Tan T W, Lee K M, Chua E J
Department of Therapeutic Radiology, Singapore General Hospital, Singapore.
Ann Acad Med Singap. 1996 May;25(3):363-6.
A retrospective analysis was done of 49 patients treated for testicular seminoma over a 15-year period between January 1980 and April 1995 at the Department of Therapeutic Radiology, Singapore General Hospital. Their mean age was 39 years and their median period of follow-up was 67 months. Using the Royal Marsden Staging classification, 35 (71.4%) were stage I, 10 (20.4%) were stage II, I (2%) was stage III, and 3 (6.1%) were stage IV. Five (10.2%) arose in undescended testes. Thirty-six patients were treated with inguinal orchidectomy and postoperative radiotherapy to the para-aortic and ipsilateral iliac nodes. Eight had para-aortic and bilateral iliac irradiation, and 2 had ipsilateral pelvic, para-aortic, mediastinal and supraclavicular lymph node irradiation. Six of the patients had, in addition, irradiation of the inguinal-scrotal area. Nine received both chemotherapy as well as radiotherapy. The median dose of radiation given was 30.67 Gy and where a boost was required, the median total tumour dose was 35.75 Gy. The actuarial relapse-free survival at 10 years was 88.9% and the actuarial overall survival at 10 years was also 88.9%. Long-term treatment toxicities were uncommon.

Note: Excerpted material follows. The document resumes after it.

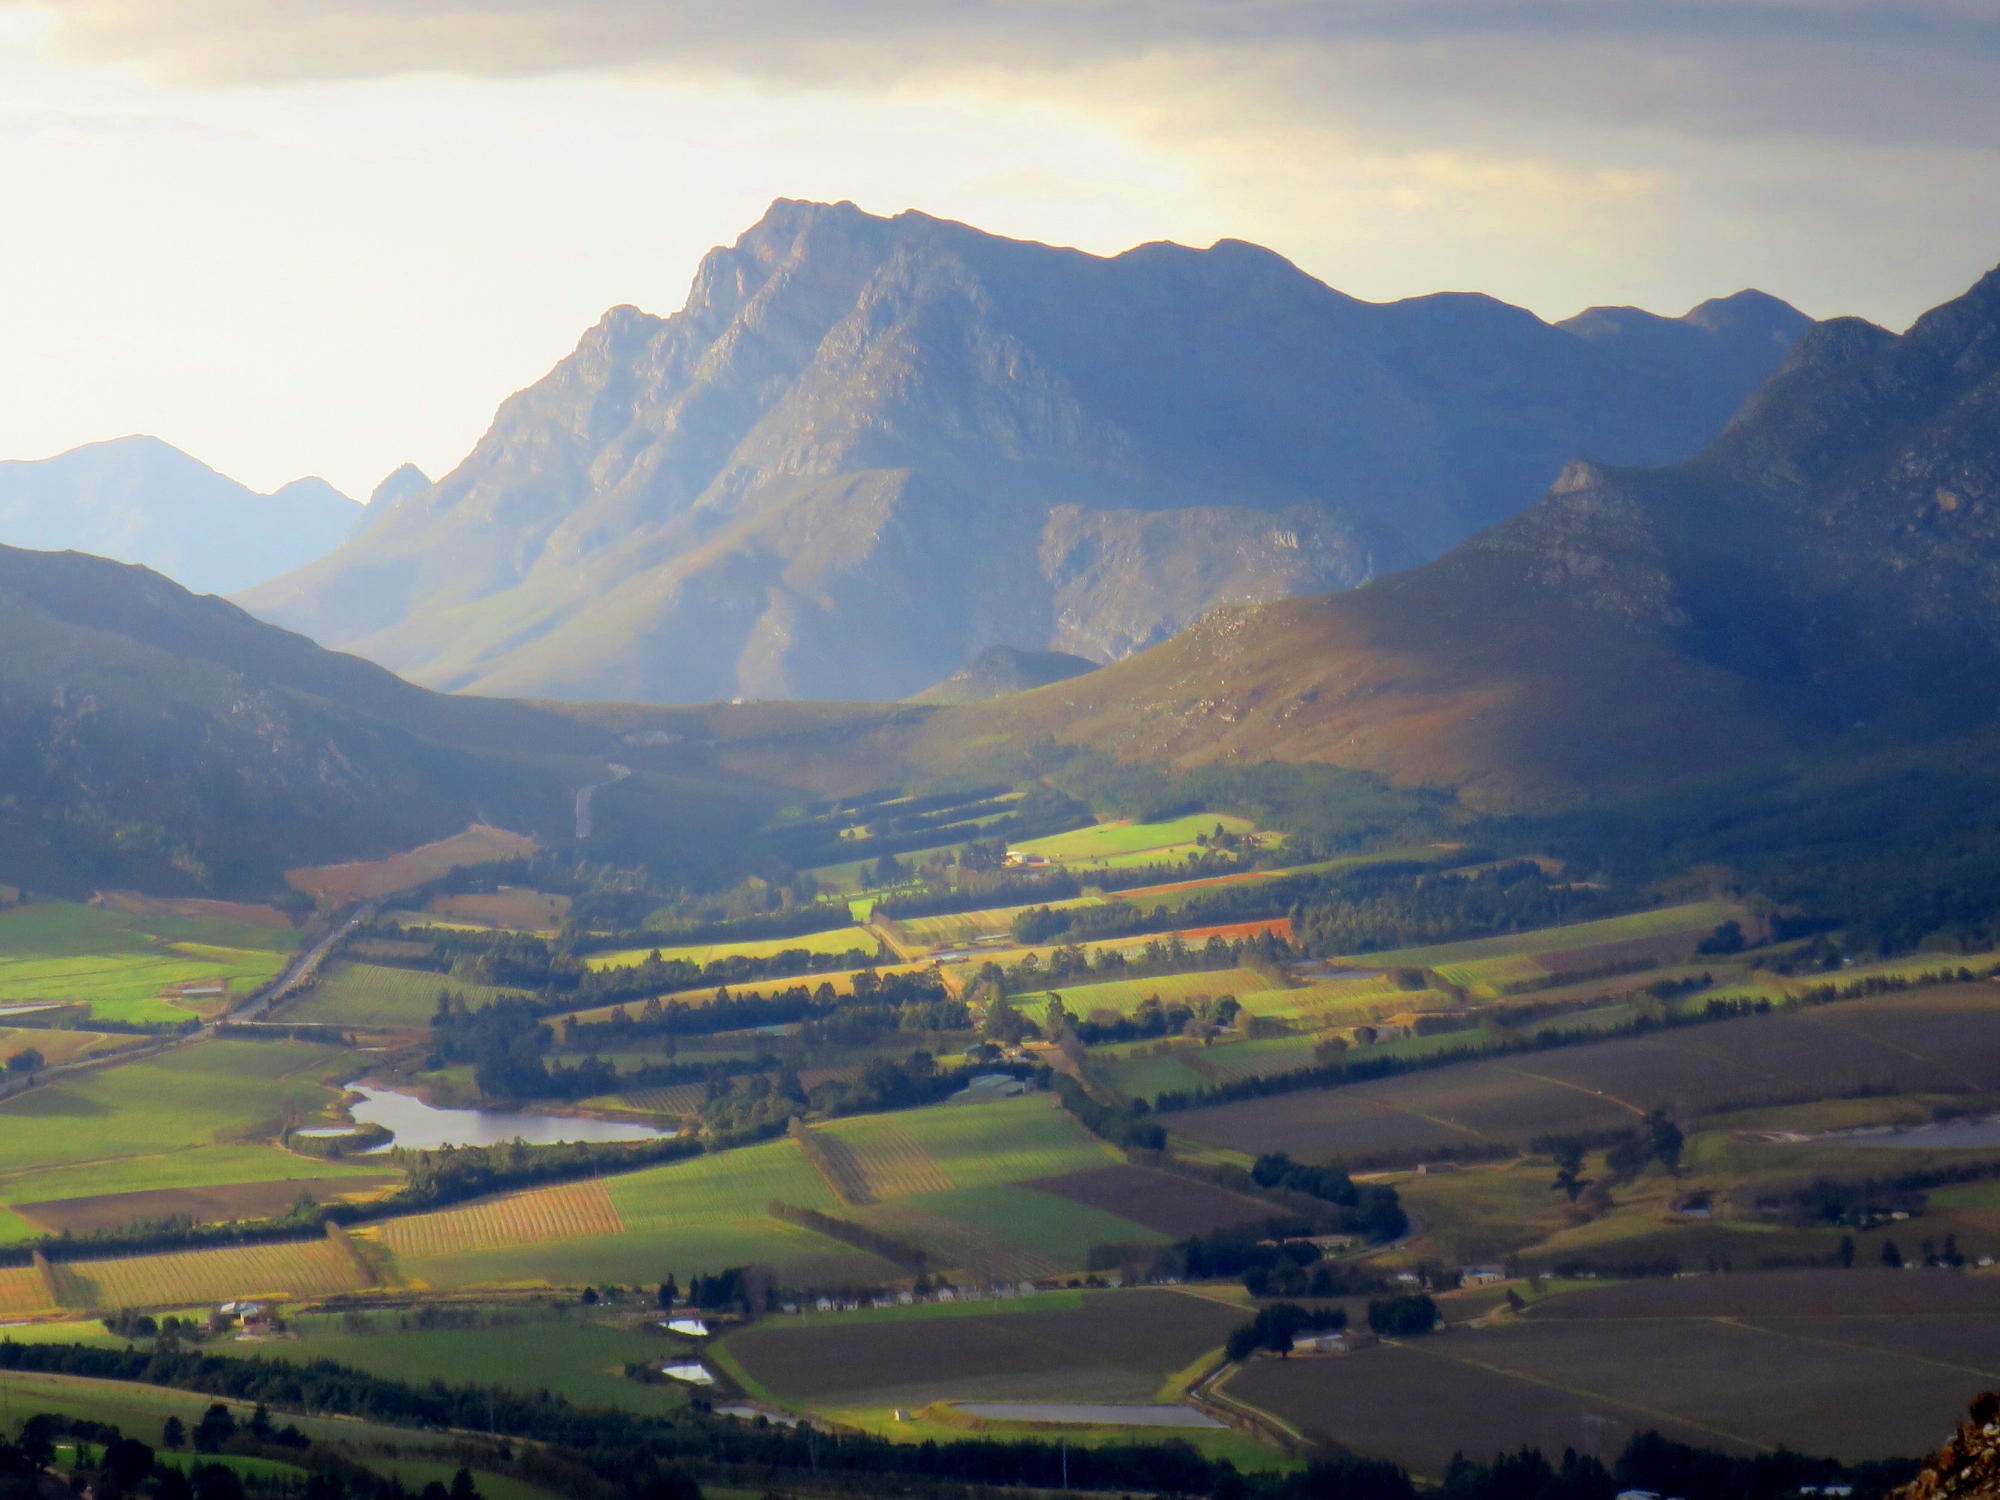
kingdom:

对1980年1月至1995年4月期间在新加坡总医院放射治疗科接受睾丸精原细胞瘤治疗的49例患者进行了回顾性分析。他们的平均年龄为39岁,中位随访期为67个月。采用皇家马斯登分期分类,I期35例(71.4%),II期10例(20.4%),III期1例(2%),IV期3例(6.1%)。5例(10.2%)发生于隐睾。36例患者接受腹股沟睾丸切除术及术后主动脉旁和同侧髂淋巴结放疗。8例接受主动脉旁和双侧髂部照射,2例接受同侧盆腔、主动脉旁、纵隔和锁骨上淋巴结照射。此外,6例患者还接受了腹股沟阴囊区照射。9例同时接受了化疗和放疗。给予的中位放射剂量为30.67 Gy,如需加强照射,中位总肿瘤剂量为35.75 Gy。10年的精算无复发生存率为88.9%,10年的精算总生存率也为88.9%。长期治疗毒性并不常见。